··· Texto fornecido ···
A primeira cena do filme é uma surpresa preocupante: no saguão de um aeroporto uma senhora negra tenta dar sua filha a um distinto senhor negro. O aeroporto fica em Porto Príncipe, Haiti, e estamos nos tempos de Baby Doc. Pode ser, portanto, mais um filme que explora a miséria de certas nações.
Mas Laurent Cantet, que nos deu o belíssimo "A Agenda" (2001), mostra que não está aí para brincar ou fazer populismo. Logo veremos que seu destino é um resort onde senhoras, americanas e maduras, se encontram para namorar jovens haitianos.
Um paraíso das solteironas, diria Mazzaropi. Em todo caso, uma modalidade por aqui ainda desconhecida de turismo sexual. Duas delas, Ellen (Charlotte Rampling) e Brenda (Karen Young), disputarão as atenções de Legba (Ménothy Cesar).
···
### Exercícios propostos
a) Copie de novo o trecho da crítica de cinema que vai de "A primeira cena" até "de certas nações.", substituindo "aeroporto" por "terminal".
b) Na crítica de cinema, por que a primeira cena faz pensar que pode ser mais um filme que explora a miséria de certas nações?
O material a seguir vem de outra fonte.
··· Dados fornecidos ···
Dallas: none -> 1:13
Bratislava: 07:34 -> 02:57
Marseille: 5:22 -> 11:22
···
### Respostas
a)
A primeira cena do filme é uma surpresa preocupante: no saguão de um terminal uma senhora negra tenta dar sua filha a um distinto senhor negro. O terminal fica em Porto Príncipe, Haiti, e estamos nos tempos de Baby Doc. Pode ser, portanto, mais um filme que explora a miséria de certas nações.

b) Porque a cena mostra uma senhora negra tentando dar a filha a um senhor negro no saguão de um aeroporto. Esse aeroporto fica em Porto Príncipe, no Haiti, nos tempos de Baby Doc.